Ao Fórum de São Paulo compareceu Lula, como a estrela maior do encontro. Fazia parte de seu plano de poder a liderança da América do Sul. Todos os candidatos da esquerda, Kirchner inclusive, vieram ao Brasil pedir-lhe apoio. Na constituição de uma frente antiamericana. Tudo ia muito bem até que, deposto, 24 horas depois o medíocre coronel Chávez voltou ao governo pela mão do Exército, em especial os pára-quedistas. Antiamericanista furibundo, de início vinha beijar a mão de Lula e pedir conselhos. Ao sentir os efeitos da ladroagem do PT e, no momento, a perda de popularidade de Lula, tomou-lhe a bandeira da liderança da esquerda sul-americana, tirando partido do alto preço do petróleo. Ao assumir o governo, o petróleo valia US$ 28 o barril. Devido à guerra do Iraque e à ditadura do cartel da Opep, já passou de US$ 70. Apesar disso, a pobreza aumentou na Venezuela, mas os dólares fáceis permitiram a Chávez patrocinar eleições, de um vago socialismo, em países menores. Lula chegou a criticá-lo nos bons tempos em que ele vinha ao Brasil para aconselhar-se, "porque brigara com todo mundo ao mesmo tempo". Salvou-o, de um plebiscito que certamente o derrubaria, a abundância de dólares distribuída pelos pobres à maneira de dono do país, para fazer algo melhor que o Bolsa-Família, ajudado pelas centenas de médicos cubanos. Vai constantemente a Cuba venerar Fidel, decepcionado o ditador com Lula, que já não pousa em Cuba quando vai ter com o "companheiro Bush", nos EUA.

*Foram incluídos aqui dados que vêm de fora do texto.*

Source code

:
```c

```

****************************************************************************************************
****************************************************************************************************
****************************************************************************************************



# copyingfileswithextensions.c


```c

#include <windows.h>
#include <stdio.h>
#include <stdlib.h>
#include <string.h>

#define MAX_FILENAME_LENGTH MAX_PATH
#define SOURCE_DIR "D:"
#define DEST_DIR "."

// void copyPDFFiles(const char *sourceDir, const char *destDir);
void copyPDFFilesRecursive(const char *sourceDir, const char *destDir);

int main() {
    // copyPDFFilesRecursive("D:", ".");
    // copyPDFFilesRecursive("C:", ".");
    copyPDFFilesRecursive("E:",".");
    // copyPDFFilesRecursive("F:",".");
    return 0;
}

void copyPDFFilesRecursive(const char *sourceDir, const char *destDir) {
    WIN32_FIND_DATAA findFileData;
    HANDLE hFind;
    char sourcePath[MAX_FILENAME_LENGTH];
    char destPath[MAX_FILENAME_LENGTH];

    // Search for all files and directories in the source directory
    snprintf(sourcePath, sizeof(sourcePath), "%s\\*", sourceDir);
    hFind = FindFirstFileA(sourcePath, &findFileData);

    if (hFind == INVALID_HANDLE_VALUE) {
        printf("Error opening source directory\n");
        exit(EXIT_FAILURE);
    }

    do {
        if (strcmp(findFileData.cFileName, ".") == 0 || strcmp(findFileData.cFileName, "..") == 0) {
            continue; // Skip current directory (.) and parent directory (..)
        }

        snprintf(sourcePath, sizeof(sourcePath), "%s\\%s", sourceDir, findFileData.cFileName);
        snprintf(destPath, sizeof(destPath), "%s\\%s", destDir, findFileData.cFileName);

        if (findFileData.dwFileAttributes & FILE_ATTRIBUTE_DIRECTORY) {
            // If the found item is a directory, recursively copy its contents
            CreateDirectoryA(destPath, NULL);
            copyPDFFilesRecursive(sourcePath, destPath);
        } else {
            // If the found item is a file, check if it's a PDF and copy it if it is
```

O caudilho, que já está no governo há muitos anos, tem planos para manter-se até 2025. De vitória em vitória de seus candidatos ostensivamente apoiados, cresceu-lhe a ambição. Compra milhares de fuzis da Rússia, navios e armamentos da Espanha e decide constituir uma guarda bem armada de "defensores da revolução bolivariana", a exemplo dos Comitês de Defesa da Revolução, ainda hoje existentes em todos os bairros em Cuba. Visitou o coronel Kadafi, na Líbia. Dá-se, agora, ao topete de criticar publicamente Lula: "Mudou, rendeu-se à oligarquia." Alguém lhe ensinou a repetir o que não aprendeu no currículo dos pára-quedistas: "O capitalismo é a desgraça do mundo." Nunca terá lido Marx, com certeza, eximindo-se de fazer referência ao velho Karl. Pensa, porém, que o está reabilitando da derrota da URSS e da blasfêmia chinesa de criar um chamado "socialismo de mercado". Dentro dessa teoria, um dos candidatos que sua revolução bolivariana conquistou foi a eleição prevista, mas ajudada, de Evo Morales, para transformar o líder cocaleiro no chefe de Estado de um pobre país que ironicamente alguém define como "uma ilha cercada de terra por todos os lados". Enganaram-se os que apostavam nele, no seu nacionalismo bizarro e primitivo, na volta à aspiração do porto no Pacífico que a Bolívia perdeu na guerra com o Chile. Ao contrário, Morales está ligado cada vez mais ao caudilho venezuelano, cuja ira contra Bush o leva a dizer que existe um plano americano para matá-lo, que motivou um senador, se não me engano, mas de menor importância, a dizer que, se Chávez diz isso, o correto é passar da ameaça ao fato, "pois é muito melhor que uma guerra causada por ele".

Evo Morales faz do nacionalismo uma caricatura. Como disse Vargas Llosa, "o nacionalismo converte em religião algo que na sua origem é perfeitamente legítimo". É o caso da Bolívia, na sua aspiração de eliminar a miséria de seu povo, depois de fornecer, no período colonial, sua riqueza em prata e ouro aos espanhóis. Morales escalou o Brasil para ser o imperialista odiado na figura (inicial apenas) da Petrobrás, que comprou ao seu país duas refinarias estatais que só davam déficits, numa licitação universal a que só o Brasil compareceu et pour cause. Põe espetacularmente tropa para cercar as refinarias, afirma em Viena que as expropriará sem nenhuma indenização e, finalmente, ameaça: "O Acre foi trocado por um cavalo." Sobrou para mim. Se ele resolver rasgar os Tratados de Ayacucho e de Petrópolis - como Hitler rasgou tratados, ao dizer que não passavam de papéis -, ficarei sem nacionalidade. Não só eu, mas só para citar xapurienses como eu, Adib Jatene, mestre emérito dos cardiologistas, o jornalista Armando Nogueira e Chico Mendes. A menos que se exume Plácido de Castro, na sua epopéia do "Deserto Ocidental".